Detection of Circulating Tumor DNA After Stereotactic Ablative Radiotherapy in Patients With Unbiopsied Lung Tumors (SABR-DETECT)

This is a multi-institutional cohort study. The first cohort will be comprised of patients with suspected stage I/IIA NSCLC with plans to undergo curative SABR. The second cohort will be comprised of patients with biopsy proven NSCLC, with clinically staged I/IIA disease with a plan to undergo definitive therapy with SABR.

Focused, or stereotactic, radiation therapy is a standard treatment for early-stage lung cancer when surgery is not possible due to comorbidities or when patient denies surgery and opts for radiation therapy. Many patients with early stage (1 or 2) disease often have treatment with radiation without a tissue biopsy, because of the risk associated with the procedure of tissue biopsy. If the chances of mass being spread to other organs are very high, the risk of treating a lesion with radiation without a biopsy is less than the risk of a biopsy. Unfortunately, many of these patients will have their cancer come back at the local site or at a new site (10-20% risk of recurrence at 1 year). At such time they need a tissue biopsy for diagnosis and biomarker testing to decide the best treatment options. The time to get a biopsy and complete results can take over a month.

Liquid biopsy is a type of test which isolates the cancer derived circulating DNA from blood. This DNA can be tested for mutations and other changes. This offers a chance to diagnose cancer patients in whom biopsy is not possible, or may provide the result faster or safer than a conventional biopsy. Additionally, liquid biopsies can detect mutations which can be used to guide treatment if cancer comes back (recurs); and treatment could be started without a biopsy or immediately after the biopsy before the results are available. It may also help detect a recurrence earlier compared to surveillance imaging.

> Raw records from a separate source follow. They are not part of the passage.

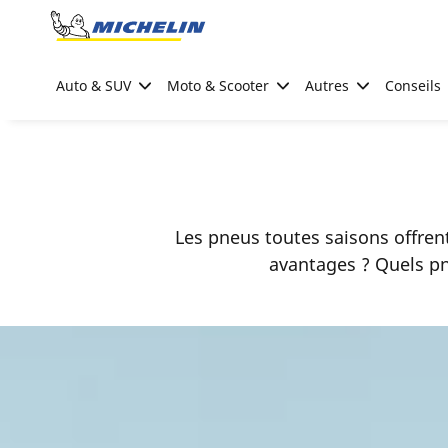
Go to page content
Go to page navigation
Auto & SUV
Moto & Scooter
Autres
Conseils
Les pneus toutes saisons offren
avantages ? Quels pn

This study, SABR-DETECT may answer these questions -

1. Can the investigators detect a recurrence earlier with a liquid biopsy, compared to standard surveillance with CT scans?
2. Can radiation increase the ability to diagnose cancer when the baseline liquid biopsy test is negative?
3. Can liquid biopsy be used for diagnosis of lung cancer in patients when a tissue biopsy is not possible or the risks are too high?

Plasma will be collected for ctDNA and cancer detection analysis at eight time-points. At each time-point, four 10 mL (Paxgene ccfDNA, Streck BCT or K2EDTA) tubes will be drawn.

• Draw #1: prior to the first fraction of SABR, ideally on the same day as treatment (but before treatment delivery).
• Draw #2: this should be collected on the second day after the first fraction (± 24 hours if collection is not feasible on that day). For example, if the first treatment is on a Monday, the second collection should occur on a Wednesday, but may occur anytime between Tuesday and Thursday.
• Draws #3-8: at 3-month, 6-month, 9-month, 12-month, 18-month and 24-month follow-up, respectively.